Neyse yani kısacası lütfen sağlığımıza, yaşantımıza ve en önemlisi varlığımıza saygı gösterirken, yakınlarımıza da sevgimizi açık ve net göstermeyi ihmal etmeyelim.

İnsan olmak bu işte. Hadi bir daha düşünelim şimdi.

Bu hafta sağlığa hastalığa dair şöyle küçük bir dokundurma yaptıktan sonra bu haftaki yemeğimize dair de birkaç hatırlatma yapalım.

Hastamız olduğu için bizde evde yemeklerimize daha bir özen göstermeye başladık. Daha çok haşlama ve çiğden pişirmeye dikkat ederken etini, tuzunu göz ardı etmedik. Ve içlerinden klasik hasta yemeklerimizden dana etli patates yemeğini bu hafta sizlere tarif edeceğim.

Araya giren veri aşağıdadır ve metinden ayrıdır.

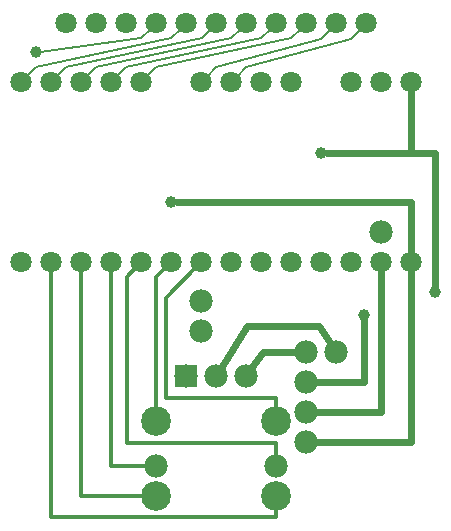
<source format=gbl>
G04 MADE WITH FRITZING*
G04 WWW.FRITZING.ORG*
G04 DOUBLE SIDED*
G04 HOLES PLATED*
G04 CONTOUR ON CENTER OF CONTOUR VECTOR*
%ASAXBY*%
%FSLAX23Y23*%
%MOIN*%
%OFA0B0*%
%SFA1.0B1.0*%
%ADD10C,0.078000*%
%ADD11C,0.039370*%
%ADD12C,0.070866*%
%ADD13C,0.099055*%
%ADD14R,0.078000X0.078000*%
%ADD15C,0.024000*%
%ADD16C,0.008000*%
%ADD17C,0.012000*%
%LNCOPPER0*%
G90*
G70*
G54D10*
X1399Y981D03*
G54D11*
X1578Y780D03*
X1341Y702D03*
X1200Y1242D03*
X700Y1081D03*
G54D12*
X1499Y1480D03*
X1399Y1480D03*
X1299Y1480D03*
X1100Y1479D03*
X1000Y1479D03*
X900Y1479D03*
X800Y1479D03*
X600Y1480D03*
X500Y1480D03*
X400Y1480D03*
X300Y1480D03*
X200Y1480D03*
X1500Y880D03*
X1400Y880D03*
X1300Y880D03*
X1200Y880D03*
X1100Y880D03*
X1000Y880D03*
X900Y880D03*
X800Y880D03*
X700Y880D03*
X600Y880D03*
X500Y880D03*
X400Y880D03*
X300Y880D03*
X200Y880D03*
G54D11*
X249Y1578D03*
G54D13*
X1050Y100D03*
X650Y100D03*
X650Y350D03*
G54D10*
X1050Y200D03*
G54D13*
X1050Y350D03*
G54D10*
X650Y200D03*
G54D12*
X350Y1675D03*
X450Y1675D03*
X550Y1675D03*
X650Y1675D03*
X750Y1675D03*
X850Y1675D03*
X950Y1675D03*
X1050Y1675D03*
X1150Y1675D03*
X1250Y1675D03*
X1350Y1675D03*
X350Y1675D03*
X450Y1675D03*
X550Y1675D03*
X650Y1675D03*
X750Y1675D03*
X850Y1675D03*
X950Y1675D03*
X1050Y1675D03*
X1150Y1675D03*
X1250Y1675D03*
X1350Y1675D03*
G54D10*
X800Y750D03*
X800Y650D03*
X1150Y580D03*
X1250Y580D03*
X1150Y280D03*
X1150Y380D03*
X1150Y480D03*
X750Y500D03*
X850Y500D03*
X950Y500D03*
G54D14*
X750Y500D03*
G54D15*
X1578Y1242D02*
X1578Y799D01*
D02*
X1219Y1242D02*
X1578Y1242D01*
G54D16*
D02*
X818Y1497D02*
X850Y1530D01*
D02*
X950Y1529D02*
X918Y1497D01*
G54D15*
D02*
X1499Y1449D02*
X1499Y1242D01*
G54D16*
D02*
X250Y1530D02*
X218Y1498D01*
D02*
X350Y1530D02*
X318Y1498D01*
D02*
X450Y1530D02*
X418Y1498D01*
D02*
X550Y1530D02*
X518Y1498D01*
D02*
X650Y1530D02*
X618Y1498D01*
G54D15*
D02*
X1500Y280D02*
X1180Y280D01*
D02*
X1500Y850D02*
X1500Y280D01*
D02*
X1400Y850D02*
X1400Y380D01*
D02*
X1400Y380D02*
X1180Y380D01*
D02*
X1341Y683D02*
X1341Y480D01*
D02*
X1341Y480D02*
X1180Y480D01*
G54D16*
D02*
X250Y1530D02*
X699Y1625D01*
D02*
X699Y1625D02*
X732Y1657D01*
D02*
X350Y1530D02*
X801Y1625D01*
D02*
X801Y1625D02*
X832Y1657D01*
D02*
X899Y1625D02*
X932Y1657D01*
D02*
X450Y1530D02*
X899Y1625D01*
G54D17*
D02*
X300Y31D02*
X300Y855D01*
D02*
X1050Y31D02*
X300Y31D01*
D02*
X1050Y65D02*
X1050Y31D01*
D02*
X400Y100D02*
X400Y855D01*
D02*
X626Y100D02*
X400Y100D01*
D02*
X500Y200D02*
X500Y855D01*
D02*
X625Y200D02*
X500Y200D01*
D02*
X551Y276D02*
X551Y830D01*
D02*
X551Y830D02*
X582Y862D01*
D02*
X1050Y276D02*
X551Y276D01*
D02*
X1050Y225D02*
X1050Y276D01*
D02*
X650Y375D02*
X650Y830D01*
D02*
X650Y830D02*
X682Y862D01*
D02*
X681Y425D02*
X681Y761D01*
D02*
X681Y761D02*
X782Y862D01*
D02*
X1050Y425D02*
X681Y425D01*
D02*
X1050Y385D02*
X1050Y425D01*
G54D16*
D02*
X263Y1580D02*
X600Y1625D01*
D02*
X600Y1625D02*
X632Y1657D01*
D02*
X550Y1530D02*
X1000Y1625D01*
D02*
X1000Y1625D02*
X1032Y1657D01*
D02*
X1099Y1625D02*
X650Y1530D01*
D02*
X1132Y1657D02*
X1099Y1625D01*
D02*
X1200Y1624D02*
X850Y1530D01*
D02*
X1232Y1657D02*
X1200Y1624D01*
D02*
X1300Y1624D02*
X950Y1529D01*
D02*
X1332Y1657D02*
X1300Y1624D01*
G54D15*
D02*
X1499Y1242D02*
X1219Y1242D01*
D02*
X1500Y1081D02*
X719Y1081D01*
D02*
X1500Y911D02*
X1500Y1081D01*
D02*
X1192Y667D02*
X952Y667D01*
D02*
X952Y667D02*
X866Y526D01*
D02*
X1233Y606D02*
X1192Y667D01*
D02*
X1004Y581D02*
X967Y525D01*
D02*
X1120Y580D02*
X1004Y581D01*
G04 End of Copper0*
M02*
</source>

Sadece hastalar için değil bebekler ve yaşlılar için de çok sağlıklı. Yanına ise marul cacığı çok yakışıyor. İkisini birlikte sunarsanız iyileşmeyecek hasta yoktur inanın 

Sağlıklı, huzurlu ve uzun ömürler hepinize. Sevgilerimle.

Dana Etli Patates

Malzemeler
Yarım kg kuşbaşı dana eti
1 kg patates
4 adet domates
1 adet kuru soğan
3 yemek kaşığı sıvı yağ
Yarım çay kaşığı tuz

Hazırlama
*Et yıkanarak ateşe konur, suyu çektirilir.
*Yemeklik doğranmış soğan ve sıvıyağ ilave edilir şöyle bir döndürülür.
*Küp doğranmış domates eklenerek sıcak su ilavesiyle et yumuşayıncaya dek pişirilir.
*Pişmeye yüz tutan etin üzerine kuşbaşı doğranmış patatesler yerleştirilir.
*Tuz eklenerek pişmeye bırakılır.

Marul Cacığı

Malzemeler
7-8 adet marul yaprağı
5-6 yemek kaşığı yağsız yoğurt
1 diş sarımsak
1 yemek kaşığı kuru nane

Hazırlama
*Marullar ince ince kıyılır.
*Yoğurt hafifçe sulandırılarak marullar ilave edilir.
*İnce kıyılmış sarımsak eklenerek karıştırılır.
*Üzeri ayrılmış  kıyılı marul ve kuru nane ile süslenir.

Not: Normalde koyun yoğurdu ile yapılan cacığa hasta yemeyecekse yarım çay kaşığı tuz da ilave edilir.